In the next few weeks, university students across the country will stock up on scantrons, barricade themselves in the library and fuel up on caffeine as they prepare for finals.
But are some Fresno State students too dependent on caffeine to keep them awake? The Collegian took to campus grounds to find out.
Bill Her, a fourth-year English education major, said that cold brew is go-to stimulant to get into study mode.
“It’s a bit better than coffee because it’s more concentrated and cheaper. It’s just water and you grind the beans yourself,” he said.
Her said that playing games and taking a cold shower have also helped him stay awake, but he has never depended on coffee to stay alert.
For Saerina Baisdon, sophomore speech pathology major, and Sarah Verheul, junior speech pathology major, a stop at Starbucks is a daily routine.
“I’ve been known to get Starbucks twice a day,” Baisdon said with a caramel macchiato in hand. “And then it’s something I like to drink while doing something I don’t like to do, study.”
Baisdon adds four shots of espresso to help her power through her study schedule. Though she’s tried energy drinks, she prefers coffee, she said.
“I feel like I’m more awake,” added Verheul, who had ordered an iced coffee. “It’s kind of like a motivation.
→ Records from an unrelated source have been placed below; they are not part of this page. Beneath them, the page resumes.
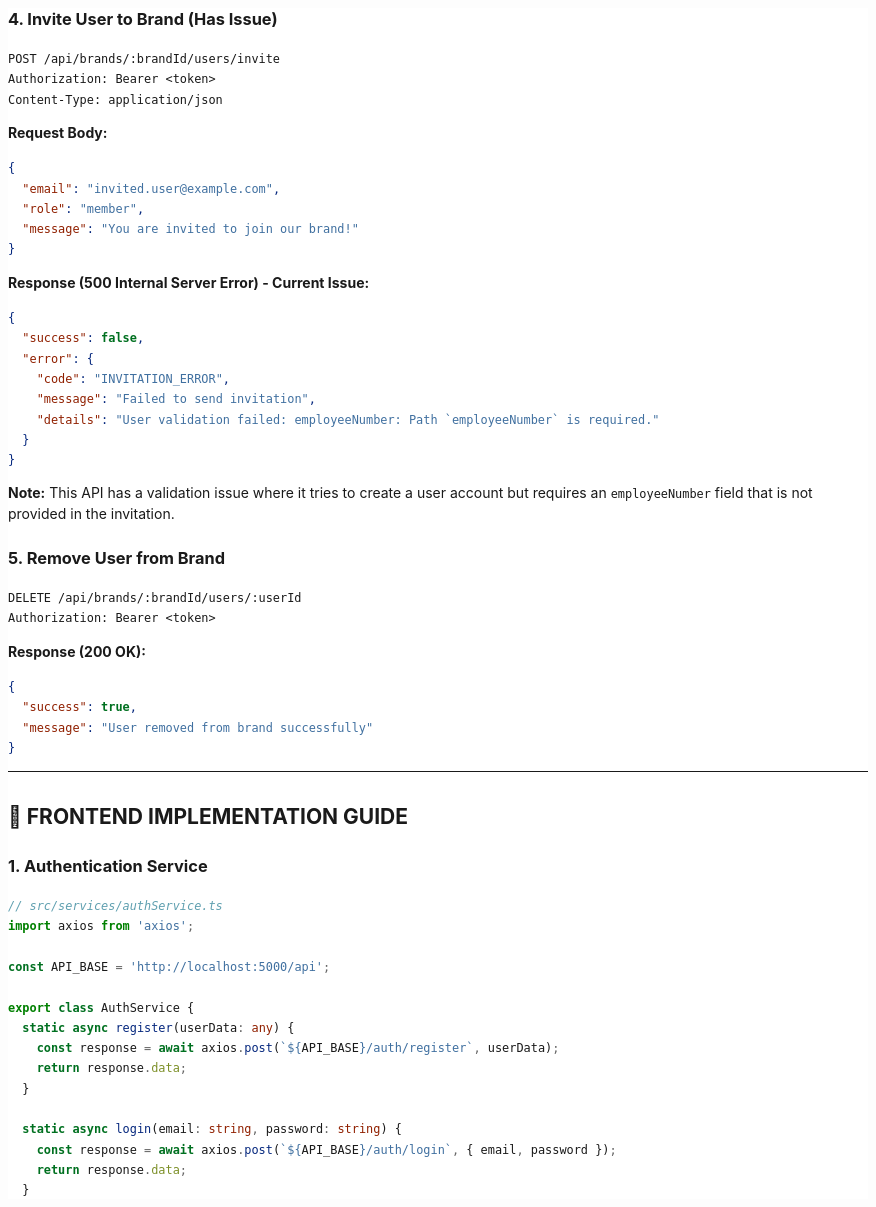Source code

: ### **4. Invite User to Brand (Has Issue)**
```http
POST /api/brands/:brandId/users/invite
Authorization: Bearer <token>
Content-Type: application/json
```

**Request Body:**
```json
{
  "email": "invited.user@example.com",
  "role": "member",
  "message": "You are invited to join our brand!"
}
```

**Response (500 Internal Server Error) - Current Issue:**
```json
{
  "success": false,
  "error": {
    "code": "INVITATION_ERROR",
    "message": "Failed to send invitation",
    "details": "User validation failed: employeeNumber: Path `employeeNumber` is required."
  }
}
```

**Note:** This API has a validation issue where it tries to create a user account but requires an `employeeNumber` field that is not provided in the invitation.

### **5. Remove User from Brand**
```http
DELETE /api/brands/:brandId/users/:userId
Authorization: Bearer <token>
```

**Response (200 OK):**
```json
{
  "success": true,
  "message": "User removed from brand successfully"
}
```

---

## 🚀 **FRONTEND IMPLEMENTATION GUIDE**

### **1. Authentication Service**
```typescript
// src/services/authService.ts
import axios from 'axios';

const API_BASE = 'http://localhost:5000/api';

export class AuthService {
  static async register(userData: any) {
    const response = await axios.post(`${API_BASE}/auth/register`, userData);
    return response.data;
  }

  static async login(email: string, password: string) {
    const response = await axios.post(`${API_BASE}/auth/login`, { email, password });
    return response.data;
  }
```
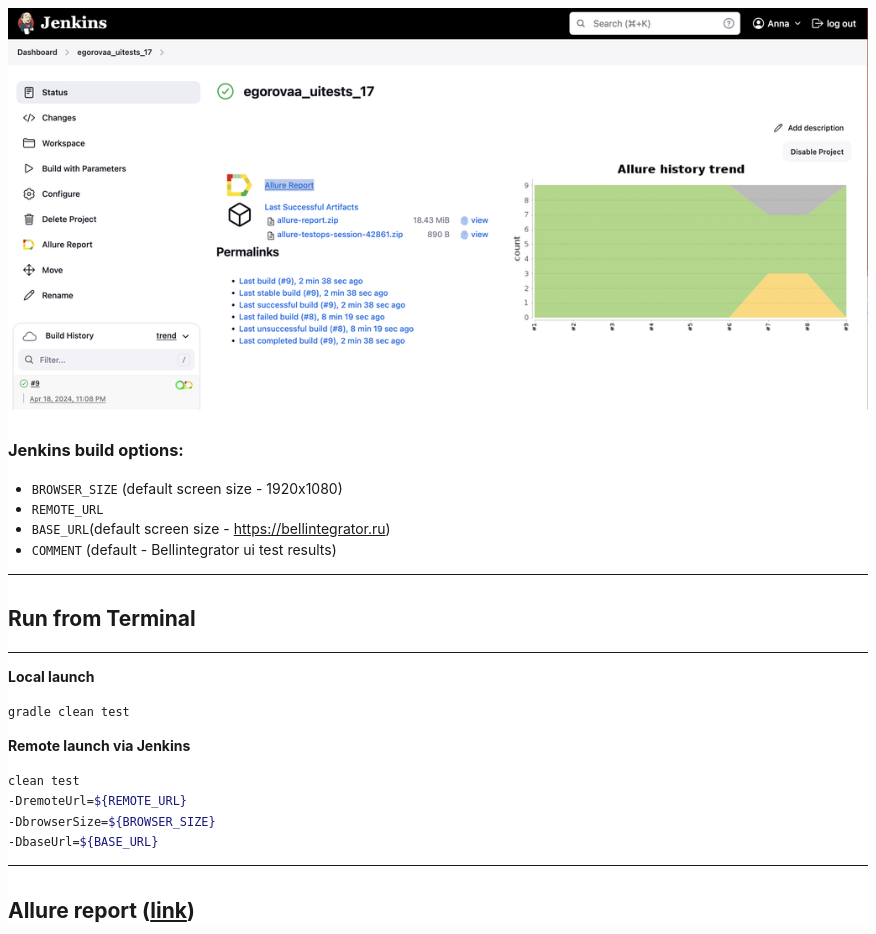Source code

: <a href="https://jenkins.autotests.cloud/job/egorovaa_uitests_17/"><img src="images/screen/jenkins_report.png" alt="Jenkins" width="950"/></a>  
</p>

### **Jenkins build options:**

- `BROWSER_SIZE` (default screen size - 1920x1080)
- `REMOTE_URL`
- `BASE_URL`(default screen size - https://bellintegrator.ru)
- `COMMENT` (default - Bellintegrator ui test results)


----
## Run from Terminal
___
**Local launch**
```bash  
gradle clean test
```

**Remote launch via Jenkins**
```bash
clean test
-DremoteUrl=${REMOTE_URL}
-DbrowserSize=${BROWSER_SIZE}
-DbaseUrl=${BASE_URL}
```


----
## Allure report ([link](https://jenkins.autotests.cloud/job/egorovaa_uitests_17/allure/))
I’ll come here, get Starbucks, then sit down to study.”
Sara Vidiro, the shift supervisor for the Henry Madden Library Starbucks, said that while the store has a consistent influx of students, the upcoming Dead Days week as well as finals week are the busiest times.
Vidiro has worked for Starbucks for 2 1/2 years. She said she’s worked mainly closing shifts during finals weeks and noticed the shop would fill up before closing at 9 p.m.
“People would rush in because the library closed at midnight,” she said. “They would try to get their last fix of coffee before we had to leave.”
The Henry Madden Library Starbucks report a 10 to 12 percent increase in sales the Sunday, Monday, Tuesday and Wednesday of finals week. Vidiro said that the on-campus shop’s lower prices also drive students in. Vidiro said students tend to purchase caffeinated drinks.
“They add shots to their frappuccinos, if frappuccinos are their favorite drink, or they try to get Americanos or shaken double shots which have the most amount of caffeine,” she said.
Shaken double shots have five shots of espresso in a venti (large) drink, while the Americano have nothing but espresso shots and water, skipping sweetness altogether.
But caffeine intake is not limited to coffee. When asked on Facebook, many students said energy drinks like Red Bull help them remain awake. Other stick to products with no caffeine.
Pazao Yang, a junior majoring in social work, has tips for fellow students: “Snack on fruits (apples and grapes are my fav) not chips and dips. Drink plenty of water. I also take 5 [to] 10 minute breaks, get up and walk around. Caffeine [doesn’t] work for me… taking small breaks in between works for me.”
Other Fresno State students said they try to plan ahead of finals weeks to avoid cramming and to prevent themselves from unnecessary exhaustion which could inhibit their performance on exams.
Summer Al, a fourth-year double-major in mathematics and biomedical physics, said she usually aims for healthy sleep and eating habits. “So that I don’t lose my focus during the actual exams from the exhaustion/hunger,” she added. “I also avoid drinking coffee before an exam; the caffeine makes me more nervous.”
Other students shared caffeine alternatives such as green tea, naps and walking breaks to help fellow students reboot during long study sessions.